Teks Bacaan
——————————

Tidak ada rapat rahasia kaum laki-laki yang memutuskan, “Ayo kita semua nikahi perempuan yang lebih rendah supaya kita tetap berkuasa.” Tidak. Sistem ini bekerja melalui sosialisasi, normalisasi, dan naturalisasi hingga laki-laki sendiri tidak sadar bahwa preferensi mereka adalah produk dari sistem patriarki.

Lalu mengapa laki-laki secara kolektif memilih perempuan di bawahnya? Mengapa mereka tidak nyaman dengan perempuan yang setara atau lebih tinggi? Jawabannya ada pada konsep hegemonic masculinity dari R.W. Connell. Dalam bukunya Masculinities (2005), Connell menjelaskan bahwa ada hierarki maskulinitas di masyarakat. Hegemonic masculinity bentuk maskulinitas yang paling dihargai secara kultural didefinisikan oleh beberapa elemen kunci: kekuasaan, dominan, pemberi nafkah, dan yang paling penting berada “di atas” perempuan.

Menjadi laki-laki sejati dalam konstruksi hegemonik ini berarti memiliki kontrol, memiliki power, menjadi pemimpin. Dan bagaimana cara paling mudah untuk membuktikan itu? Dengan memilih pasangan yang posisinya di bawah.

Sebaliknya, menikahi perempuan yang lebih tinggi statusnya adalah ancaman terhadap identitas maskulin. Ia takut dilihat sebagai lemah, tidak mampu, tersaingi. Khawatir akan dijudge oleh laki-laki lain sebagai tidak jantan. Dan ia sendiri tidak nyaman dengan posisi tidak dominan.

Ini mengungkapkan identitas maskulin laki-laki bergantung pada posisi relatif mereka terhadap perempuan. Mereka tidak bisa merasa sukses jika pasangan mereka lebih sukses karena maskulinitas mereka didefinisikan melalui superioritas.

Baca juga: ‘Ribetnya’ Pernikahan Beda Agama, Bukti Negara Campuri Urusan Privat

Salah satu ironi terbesar dari pola men marry down adalah bahwa sistem ini tidak hanya ditegakkan oleh laki-laki ia juga ditegakkan oleh perempuan, termasuk keluarga perempuan sendiri. Di banyak budaya, termasuk Indonesia, ada ekspektasi kuat dari keluarga perempuan bahwa calon suami harus “lebih tinggi” dari anak perempuan mereka. Orang tua perempuan akan menolak laki-laki yang dianggap tidak setara atau tidak layak. Dan layak sering didefinisikan secara ekonomi dan status sosial.

——————————

Daftar Materi
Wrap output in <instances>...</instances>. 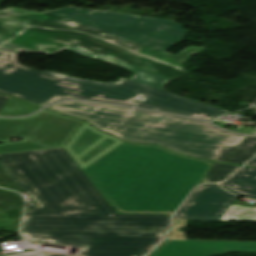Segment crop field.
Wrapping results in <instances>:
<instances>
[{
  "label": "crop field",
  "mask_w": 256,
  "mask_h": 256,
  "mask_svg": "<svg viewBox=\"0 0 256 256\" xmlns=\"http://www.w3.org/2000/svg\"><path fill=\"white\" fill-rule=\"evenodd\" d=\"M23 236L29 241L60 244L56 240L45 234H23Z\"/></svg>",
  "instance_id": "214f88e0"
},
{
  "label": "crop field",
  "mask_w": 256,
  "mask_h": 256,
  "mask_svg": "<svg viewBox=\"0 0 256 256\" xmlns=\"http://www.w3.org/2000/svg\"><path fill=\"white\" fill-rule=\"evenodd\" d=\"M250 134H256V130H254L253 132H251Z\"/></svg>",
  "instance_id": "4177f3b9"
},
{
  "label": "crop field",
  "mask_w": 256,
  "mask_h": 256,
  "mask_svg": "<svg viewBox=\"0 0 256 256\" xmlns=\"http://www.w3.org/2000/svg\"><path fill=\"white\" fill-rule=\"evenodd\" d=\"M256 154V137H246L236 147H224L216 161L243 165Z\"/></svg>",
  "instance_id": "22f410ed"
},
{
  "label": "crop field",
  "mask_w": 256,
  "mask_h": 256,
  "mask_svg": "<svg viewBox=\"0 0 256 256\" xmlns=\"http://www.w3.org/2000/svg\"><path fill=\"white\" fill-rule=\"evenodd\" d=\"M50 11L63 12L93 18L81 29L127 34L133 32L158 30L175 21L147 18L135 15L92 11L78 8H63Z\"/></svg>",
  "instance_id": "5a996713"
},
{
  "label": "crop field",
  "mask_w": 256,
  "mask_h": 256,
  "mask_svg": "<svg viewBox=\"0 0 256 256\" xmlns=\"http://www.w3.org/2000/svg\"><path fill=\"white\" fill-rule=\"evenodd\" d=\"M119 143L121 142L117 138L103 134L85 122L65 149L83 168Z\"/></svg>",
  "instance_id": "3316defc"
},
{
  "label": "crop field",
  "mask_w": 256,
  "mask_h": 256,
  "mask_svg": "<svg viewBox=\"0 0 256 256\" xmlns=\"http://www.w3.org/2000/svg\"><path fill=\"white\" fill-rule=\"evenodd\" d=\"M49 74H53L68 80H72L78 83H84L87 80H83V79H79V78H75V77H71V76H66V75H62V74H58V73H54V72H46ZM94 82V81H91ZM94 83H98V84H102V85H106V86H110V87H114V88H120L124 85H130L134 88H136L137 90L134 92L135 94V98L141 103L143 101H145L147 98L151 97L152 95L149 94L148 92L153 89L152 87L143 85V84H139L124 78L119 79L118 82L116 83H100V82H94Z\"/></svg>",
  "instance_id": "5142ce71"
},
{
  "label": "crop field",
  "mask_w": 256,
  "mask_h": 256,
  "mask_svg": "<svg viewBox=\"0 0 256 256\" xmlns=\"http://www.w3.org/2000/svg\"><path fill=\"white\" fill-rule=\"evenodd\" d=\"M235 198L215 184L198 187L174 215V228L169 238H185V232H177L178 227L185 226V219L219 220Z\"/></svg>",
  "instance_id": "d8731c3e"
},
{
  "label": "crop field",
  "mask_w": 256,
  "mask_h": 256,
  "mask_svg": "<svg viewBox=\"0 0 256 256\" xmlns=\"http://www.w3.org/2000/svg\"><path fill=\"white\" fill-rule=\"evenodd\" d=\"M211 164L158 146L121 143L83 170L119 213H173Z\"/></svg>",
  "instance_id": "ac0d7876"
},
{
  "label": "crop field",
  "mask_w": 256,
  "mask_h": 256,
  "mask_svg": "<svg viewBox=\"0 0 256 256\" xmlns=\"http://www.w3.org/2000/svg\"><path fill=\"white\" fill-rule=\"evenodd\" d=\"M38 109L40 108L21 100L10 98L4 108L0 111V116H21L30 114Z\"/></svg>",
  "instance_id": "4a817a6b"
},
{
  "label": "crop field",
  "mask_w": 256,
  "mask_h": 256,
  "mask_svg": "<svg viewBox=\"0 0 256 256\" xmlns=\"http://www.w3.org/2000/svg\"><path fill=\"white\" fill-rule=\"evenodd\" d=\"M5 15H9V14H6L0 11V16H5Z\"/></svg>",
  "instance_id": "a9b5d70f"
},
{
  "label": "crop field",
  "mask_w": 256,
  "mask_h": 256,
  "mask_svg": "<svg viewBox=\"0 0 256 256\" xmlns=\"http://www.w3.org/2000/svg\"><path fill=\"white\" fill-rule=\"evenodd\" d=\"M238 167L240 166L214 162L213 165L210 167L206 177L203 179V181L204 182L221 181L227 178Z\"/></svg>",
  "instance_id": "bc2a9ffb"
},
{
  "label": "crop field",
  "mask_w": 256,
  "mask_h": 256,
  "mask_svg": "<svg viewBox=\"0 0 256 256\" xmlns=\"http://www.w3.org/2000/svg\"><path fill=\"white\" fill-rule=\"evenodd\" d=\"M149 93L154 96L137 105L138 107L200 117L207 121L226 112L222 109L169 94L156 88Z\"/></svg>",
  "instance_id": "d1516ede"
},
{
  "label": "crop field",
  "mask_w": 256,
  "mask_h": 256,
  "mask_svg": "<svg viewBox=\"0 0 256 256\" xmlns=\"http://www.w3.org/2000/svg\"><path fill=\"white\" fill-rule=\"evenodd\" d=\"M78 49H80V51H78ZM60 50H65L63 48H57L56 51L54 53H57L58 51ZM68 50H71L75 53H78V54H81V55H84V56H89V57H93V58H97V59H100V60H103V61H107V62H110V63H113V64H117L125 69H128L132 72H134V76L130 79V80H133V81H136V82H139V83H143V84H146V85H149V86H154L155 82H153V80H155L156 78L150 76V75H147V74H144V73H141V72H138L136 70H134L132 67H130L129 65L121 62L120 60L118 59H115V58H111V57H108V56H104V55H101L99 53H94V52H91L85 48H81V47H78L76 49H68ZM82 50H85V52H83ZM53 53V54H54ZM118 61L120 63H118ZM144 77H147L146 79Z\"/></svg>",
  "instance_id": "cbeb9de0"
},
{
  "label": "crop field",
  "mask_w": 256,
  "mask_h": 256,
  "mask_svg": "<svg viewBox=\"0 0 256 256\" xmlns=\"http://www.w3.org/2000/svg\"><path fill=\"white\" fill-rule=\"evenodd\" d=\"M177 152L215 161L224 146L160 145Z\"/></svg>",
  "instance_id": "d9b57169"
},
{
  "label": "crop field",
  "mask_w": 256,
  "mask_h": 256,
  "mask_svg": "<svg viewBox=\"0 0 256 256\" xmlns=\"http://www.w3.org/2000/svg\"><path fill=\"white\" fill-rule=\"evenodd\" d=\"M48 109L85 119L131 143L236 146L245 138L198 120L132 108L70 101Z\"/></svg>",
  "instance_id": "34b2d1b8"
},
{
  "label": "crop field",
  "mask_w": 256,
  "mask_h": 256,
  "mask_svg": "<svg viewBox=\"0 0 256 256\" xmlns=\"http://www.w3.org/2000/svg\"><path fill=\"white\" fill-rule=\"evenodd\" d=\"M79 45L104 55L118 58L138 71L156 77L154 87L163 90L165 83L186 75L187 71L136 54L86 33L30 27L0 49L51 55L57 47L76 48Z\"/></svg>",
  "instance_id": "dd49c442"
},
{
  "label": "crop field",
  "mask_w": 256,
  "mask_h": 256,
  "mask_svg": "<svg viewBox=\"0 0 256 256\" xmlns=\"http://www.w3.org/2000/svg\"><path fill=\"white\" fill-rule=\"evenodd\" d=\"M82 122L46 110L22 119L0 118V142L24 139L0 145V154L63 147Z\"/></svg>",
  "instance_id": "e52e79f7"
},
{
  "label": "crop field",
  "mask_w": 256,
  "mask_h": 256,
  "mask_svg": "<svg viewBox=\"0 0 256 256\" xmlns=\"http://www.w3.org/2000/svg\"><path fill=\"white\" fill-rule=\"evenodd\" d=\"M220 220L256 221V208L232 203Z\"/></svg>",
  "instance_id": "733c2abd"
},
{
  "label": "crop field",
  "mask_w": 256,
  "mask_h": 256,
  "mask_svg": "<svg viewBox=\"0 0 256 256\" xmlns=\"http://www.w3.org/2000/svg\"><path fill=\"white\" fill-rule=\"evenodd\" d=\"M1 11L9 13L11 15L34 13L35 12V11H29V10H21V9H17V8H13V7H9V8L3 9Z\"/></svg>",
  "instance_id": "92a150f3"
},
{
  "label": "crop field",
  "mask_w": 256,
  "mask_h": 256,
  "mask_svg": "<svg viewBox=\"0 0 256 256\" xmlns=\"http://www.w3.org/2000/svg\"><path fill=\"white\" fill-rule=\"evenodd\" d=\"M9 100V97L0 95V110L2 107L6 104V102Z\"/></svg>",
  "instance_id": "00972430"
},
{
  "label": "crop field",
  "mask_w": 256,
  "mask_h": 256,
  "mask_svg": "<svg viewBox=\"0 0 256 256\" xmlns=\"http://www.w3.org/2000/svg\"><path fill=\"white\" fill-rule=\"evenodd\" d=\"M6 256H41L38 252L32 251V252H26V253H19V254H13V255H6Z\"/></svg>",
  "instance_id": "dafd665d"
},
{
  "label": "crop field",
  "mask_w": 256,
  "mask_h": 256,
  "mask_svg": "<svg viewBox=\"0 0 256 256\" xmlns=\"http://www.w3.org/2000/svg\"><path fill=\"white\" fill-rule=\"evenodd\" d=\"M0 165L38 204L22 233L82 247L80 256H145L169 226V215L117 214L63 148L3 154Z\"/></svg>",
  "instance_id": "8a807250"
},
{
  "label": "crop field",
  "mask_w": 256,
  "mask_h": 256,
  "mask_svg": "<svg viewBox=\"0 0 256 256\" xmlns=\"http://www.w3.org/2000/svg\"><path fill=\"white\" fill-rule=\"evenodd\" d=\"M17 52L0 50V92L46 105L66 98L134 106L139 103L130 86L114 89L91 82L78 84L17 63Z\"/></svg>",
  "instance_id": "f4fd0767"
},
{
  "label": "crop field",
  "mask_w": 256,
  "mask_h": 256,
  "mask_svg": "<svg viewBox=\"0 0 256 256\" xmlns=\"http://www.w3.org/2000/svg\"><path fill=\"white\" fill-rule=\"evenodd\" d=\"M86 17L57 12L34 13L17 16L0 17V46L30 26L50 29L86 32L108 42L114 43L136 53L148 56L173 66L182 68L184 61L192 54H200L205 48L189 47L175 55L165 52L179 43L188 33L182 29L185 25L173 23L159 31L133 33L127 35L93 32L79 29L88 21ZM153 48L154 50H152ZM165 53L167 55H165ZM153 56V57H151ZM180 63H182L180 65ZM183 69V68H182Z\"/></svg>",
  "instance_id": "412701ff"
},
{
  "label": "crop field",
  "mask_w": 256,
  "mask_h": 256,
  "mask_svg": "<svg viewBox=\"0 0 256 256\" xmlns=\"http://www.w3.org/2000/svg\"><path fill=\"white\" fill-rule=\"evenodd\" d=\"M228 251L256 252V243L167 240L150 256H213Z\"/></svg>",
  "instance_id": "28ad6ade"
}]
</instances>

——————————

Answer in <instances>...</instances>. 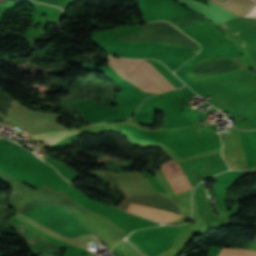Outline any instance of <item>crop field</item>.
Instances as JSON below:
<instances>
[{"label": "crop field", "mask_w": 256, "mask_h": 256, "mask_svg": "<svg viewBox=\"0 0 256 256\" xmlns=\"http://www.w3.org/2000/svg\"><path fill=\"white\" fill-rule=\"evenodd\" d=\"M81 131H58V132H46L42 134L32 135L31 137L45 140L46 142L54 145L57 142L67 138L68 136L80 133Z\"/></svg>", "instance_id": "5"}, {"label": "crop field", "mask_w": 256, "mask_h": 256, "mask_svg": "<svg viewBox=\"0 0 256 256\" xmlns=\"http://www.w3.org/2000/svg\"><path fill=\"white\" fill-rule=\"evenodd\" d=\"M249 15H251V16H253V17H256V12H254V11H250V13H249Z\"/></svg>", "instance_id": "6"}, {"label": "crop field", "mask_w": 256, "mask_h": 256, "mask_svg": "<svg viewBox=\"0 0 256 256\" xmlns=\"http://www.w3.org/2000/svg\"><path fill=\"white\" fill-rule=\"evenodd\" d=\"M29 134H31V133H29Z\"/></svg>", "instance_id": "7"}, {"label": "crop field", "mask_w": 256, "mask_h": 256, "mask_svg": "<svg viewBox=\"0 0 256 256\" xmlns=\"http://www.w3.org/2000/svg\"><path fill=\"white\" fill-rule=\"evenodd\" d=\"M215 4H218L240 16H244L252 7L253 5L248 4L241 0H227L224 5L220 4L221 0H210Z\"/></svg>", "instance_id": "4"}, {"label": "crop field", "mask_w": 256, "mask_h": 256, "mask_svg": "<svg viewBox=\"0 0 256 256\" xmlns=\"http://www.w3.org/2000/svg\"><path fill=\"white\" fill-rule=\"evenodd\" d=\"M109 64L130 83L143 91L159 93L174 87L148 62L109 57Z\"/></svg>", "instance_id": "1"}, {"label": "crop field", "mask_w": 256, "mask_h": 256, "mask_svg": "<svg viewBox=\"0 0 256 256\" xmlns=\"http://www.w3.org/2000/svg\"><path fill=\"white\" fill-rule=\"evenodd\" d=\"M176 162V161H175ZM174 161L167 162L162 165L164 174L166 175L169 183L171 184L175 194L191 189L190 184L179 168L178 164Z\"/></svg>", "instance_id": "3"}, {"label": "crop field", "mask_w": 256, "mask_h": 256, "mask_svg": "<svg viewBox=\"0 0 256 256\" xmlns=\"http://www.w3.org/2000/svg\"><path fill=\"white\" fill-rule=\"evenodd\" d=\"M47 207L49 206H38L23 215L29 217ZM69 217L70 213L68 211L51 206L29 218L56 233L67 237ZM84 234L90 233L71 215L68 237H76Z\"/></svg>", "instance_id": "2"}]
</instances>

——————————

Menurut teks bacaan, di buku apa R.W. Connell menjelaskan adanya hierarki maskulinitas di masyarakat?

Di bukunya Masculinities (2005).